A sports writer named Oscar Fraley cooked up the whole thing with a down on his luck alcoholic named Elliott Ness. Ness had been a prohibition agent and had written a twenty page memoir that Fraley took and then changed for a bestselling book that sold 1.5 million copies. He then sold it to television for a series with Robert Stack. And then of course it was sold to Hollywood where it was immortalized for all time. But again, it wasn't true.

Fraley came up with the whole concept of the Untouchables; a group of incorruptible cops and investigators who would get Capone. Ness had died before the book was even published and that left Fraley as the only guy who could set the record straight and he wasn't talking. Writers bend the truth to make a story good. That's what we do. The sports writer got a lot of mileage out of the twenty page dogeared manuscript Ness had given him. The real story is how the Secret Six got Al Capone but no has told that one...yet.

Al Capone and the 1933 Worlds Series

Wednesday, October 25, 2017

Madam President Ruled in 1919

Whenever I do signings for any book I always sell a lot of Madam President The Secret  Presidency of Edith Wilson. I start by telling people we already had a woman president. Usually people laugh but then I tell them to go to .gov and read about first ladies because there in Edith's bio is the statement that she ran the executive for two years. She did. It was a great cover up of a sitting Presidents inability to govern and his wife taking over and running the United States for two years.

Hard to believe really. The next question is how come I don't know this. A lot of history is papered over with mythology. The facts get lost under agendas and historical bias. Historians are loathe to say that Edith Wilson was President. It does not fit in the Wilson historical context. It is also too fantastic to believe. How could this be pulled off? No radio for one thing. Newspapers were the primary source of news and people were not used to seeing the President.

A press that was complicit in the cover up. Or at least a press that didn't question. Yet there were papers that did speculate that Woodrow Wilson had a stroke and his wife was running the country. But it didn't get much traction. Then Edith herself made sure her tracks were covered in a 1939 memoir where she said she never made any decisions but was just a steward. None of this is true. The fact is Edith Wilson was the President in 1919 albeit unelected and ran the country until 1921. Believe it or not.

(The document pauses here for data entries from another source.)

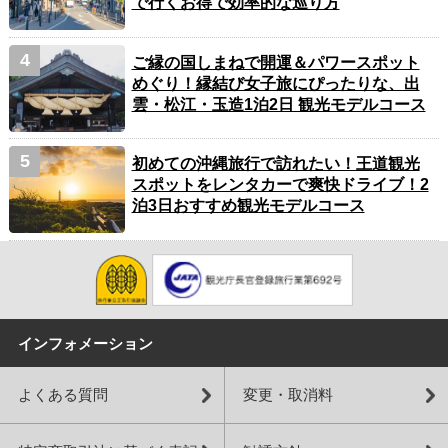
で行くお得で効率的な巡り方
ご縁の国しまねで開運＆パワースポット
めぐり！縁結び女子旅にぴったりな、出
雲・松江・玉造1泊2日 観光モデルコース
初めての沖縄旅行で訪れたい！王道観光
スポットをレンタカーで爽快ドライブ！2
泊3日おすすめ観光モデルコース
インフォメーション
よくある質問
変更・取消料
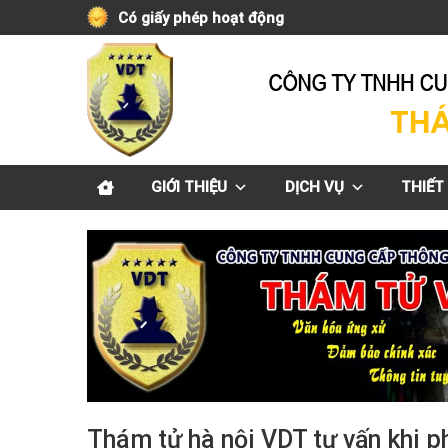
Skip
Có giấy phép hoạt động
to
content
GIỚI THIỆU
DỊCH VỤ
THIẾT 
Thám tử hà nội VDT tư vấn khi ph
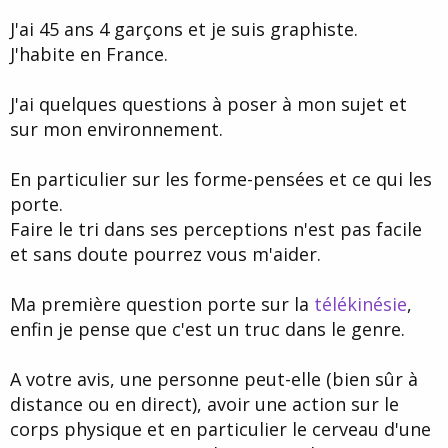
d
t
J'ai 45 ans 4 garçons et je suis graphiste.
e
l
J'habite en France.
a
d
i
J'ai quelques questions à poser à mon sujet et
s
sur mon environnement.
c
u
s
En particulier sur les forme-pensées et ce qui les
s
porte.
i
Faire le tri dans ses perceptions n'est pas facile
o
n
et sans doute pourrez vous m'aider.
Ma première question porte sur la
télékinésie
,
enfin je pense que c'est un truc dans le genre.
A votre avis, une personne peut-elle (bien sûr à
distance ou en direct), avoir une action sur le
corps physique et en particulier le cerveau d'une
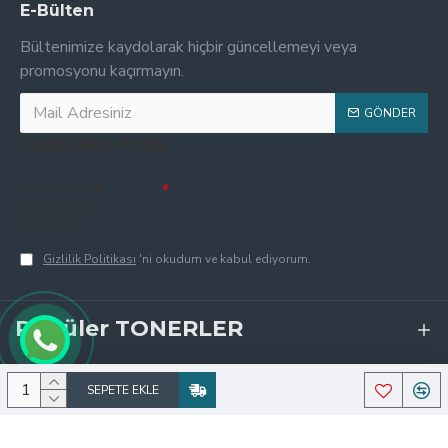
E-Bülten
Bültenimize kaydolarak hiçbir güncellemeyi veya
promosyonu kaçırmayın.
GÖNDER
Doğrulama Kodu
Lütfen captcha
doğrulamasını
tamamlayın.
Gizlilik Politikası
'ni okudum ve kabul ediyorum.
Popüler TONERLER
SEPETE EKLE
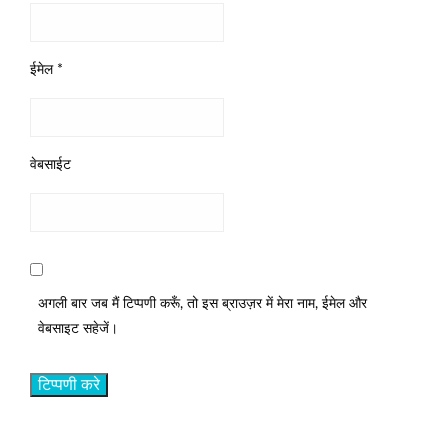
ईमेल
*
वेबसाईट
अगली बार जब मैं टिप्पणी करूँ, तो इस ब्राउज़र में मेरा नाम, ईमेल और
वेबसाइट सहेजें।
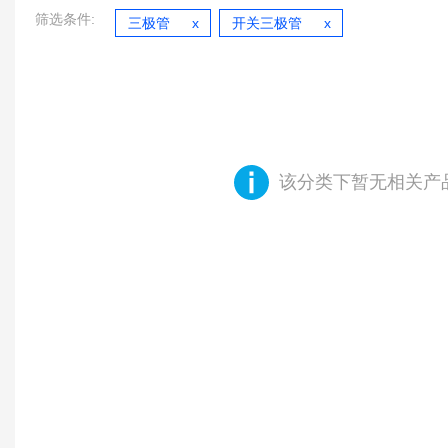
筛选条件:
三极管
开关三极管
该分类下暂无相关产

Madam President The Secret Presidency of Edith Wilson

Tuesday, October 24, 2017

Chicago's Forgotten Fair of 1933...Hold the popcorn

Microwave popcorn. That is among the many things the 1933 Worlds Fair in Chicago brought to the populace 33 years after the turn of the century. That and a star in the flag of Chicago. There are four stars in the flag, one for Ft Dearborn, one for the fair of 1893, one for for the fair of 33 and one for the incorporation of Chicago into a city. But because the fair was held during the Great Depression it is overshadowed by HH Holmes and the Devil in the White City fair.

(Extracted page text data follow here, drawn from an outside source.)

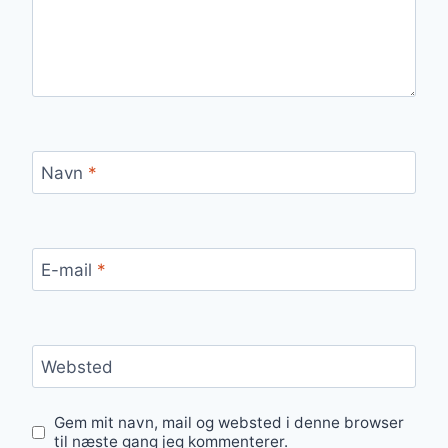
Navn
*
E-mail
*
Websted
Gem mit navn, mail og websted i denne browser
til næste gang jeg kommenterer.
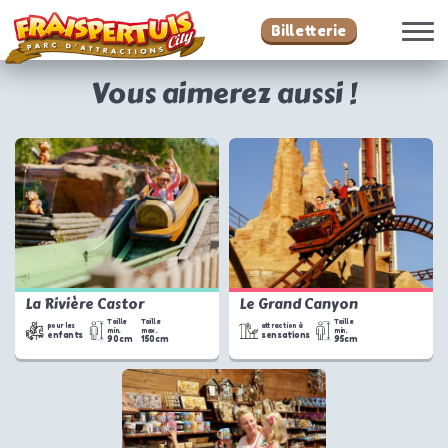
Billetterie
Vous aimerez aussi !
La Rivière Castor
Le Grand Canyon
Taille
Taille
Taille
pour les
attraction à
min.
max.
min.
enfants
sensations
90cm
150cm
95cm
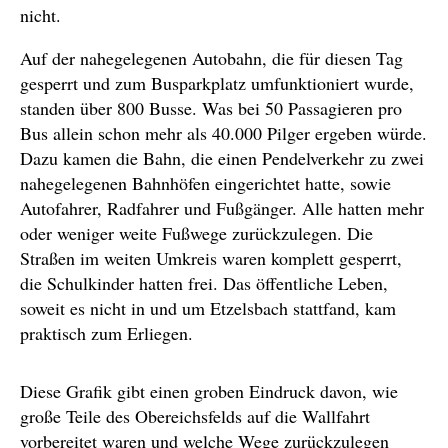
nicht.
Auf der nahegelegenen Autobahn, die für diesen Tag
gesperrt und zum Busparkplatz umfunktioniert wurde,
standen über 800 Busse. Was bei 50 Passagieren pro
Bus allein schon mehr als 40.000 Pilger ergeben würde.
Dazu kamen die Bahn, die einen Pendelverkehr zu zwei
nahegelegenen Bahnhöfen eingerichtet hatte, sowie
Autofahrer, Radfahrer und Fußgänger. Alle hatten mehr
oder weniger weite Fußwege zurückzulegen. Die
Straßen im weiten Umkreis waren komplett gesperrt,
die Schulkinder hatten frei. Das öffentliche Leben,
soweit es nicht in und um Etzelsbach stattfand, kam
praktisch zum Erliegen.
Diese Grafik gibt einen groben Eindruck davon, wie
große Teile des Obereichsfelds auf die Wallfahrt
vorbereitet waren und welche Wege zurückzulegen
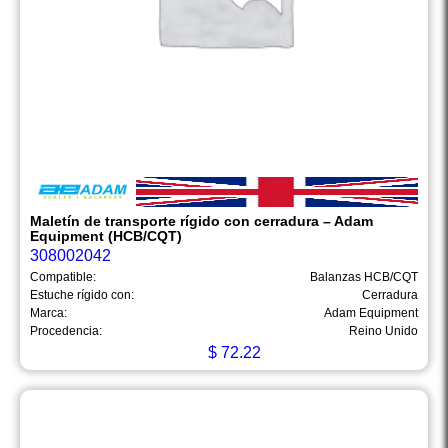
Maletín de transporte rígido con cerradura – Adam
Equipment (HCB/CQT)
308002042
Compatible:
Balanzas HCB/CQT
Estuche rígido con:
Cerradura
Marca:
Adam Equipment
Procedencia:
Reino Unido
$
72.22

You could make a long distance call at the fair. Call anywhere in the United States. You could see yourself on a crude television. You could watch popcorn appear out of the air from microwaves. You could watch peas get canned and get a souvenir can yourself. All you had to do was press a button. Or you could watch your next car get built. Chrysler had a whole assembly line at the fair and cars rolled off the assembly line every hour. You could watch a woman in grease paint hide her body behind two huge ostrich feathers .

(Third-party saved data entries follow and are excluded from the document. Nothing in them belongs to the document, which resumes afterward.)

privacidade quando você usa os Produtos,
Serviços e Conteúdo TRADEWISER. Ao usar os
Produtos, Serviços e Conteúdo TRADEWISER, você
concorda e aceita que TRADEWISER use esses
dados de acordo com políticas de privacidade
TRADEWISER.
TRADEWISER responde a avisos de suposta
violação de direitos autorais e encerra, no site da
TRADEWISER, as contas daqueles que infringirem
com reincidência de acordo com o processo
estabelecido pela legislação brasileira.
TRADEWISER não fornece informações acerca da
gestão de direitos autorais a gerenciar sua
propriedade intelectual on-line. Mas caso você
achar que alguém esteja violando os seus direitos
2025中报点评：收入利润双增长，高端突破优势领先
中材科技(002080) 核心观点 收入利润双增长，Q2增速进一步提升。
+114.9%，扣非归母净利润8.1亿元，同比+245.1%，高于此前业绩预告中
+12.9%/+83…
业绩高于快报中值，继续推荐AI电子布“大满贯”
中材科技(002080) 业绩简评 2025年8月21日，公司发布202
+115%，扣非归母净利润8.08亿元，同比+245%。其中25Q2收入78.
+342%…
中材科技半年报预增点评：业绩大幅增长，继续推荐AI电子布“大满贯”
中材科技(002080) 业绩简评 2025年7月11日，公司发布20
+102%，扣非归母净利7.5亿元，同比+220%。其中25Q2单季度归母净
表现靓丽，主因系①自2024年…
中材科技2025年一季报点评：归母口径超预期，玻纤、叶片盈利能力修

And if this wasn't enough you could ride on the Skyride 625 feet up across the lake to Northerly Island. You could watch the Zephyr the first diesel electric train set a new speed record from Chicago to Denver. And you could do all this for a nickel unless they threw the gates open on "kid days" which they did frequently because a lot of people didn't have a nickel. And you could go to the fair secure int he knowledge Al Capone had just  gone to prison and there was less chance you would get shot by some Thompson machine gun toting gangster.

You could even watch an unknown singer named Judy Garland.  She would bump into a man at the Biograph and get his autograph right before he was gunned down by the police. John Dillinger would not make the 33 fair.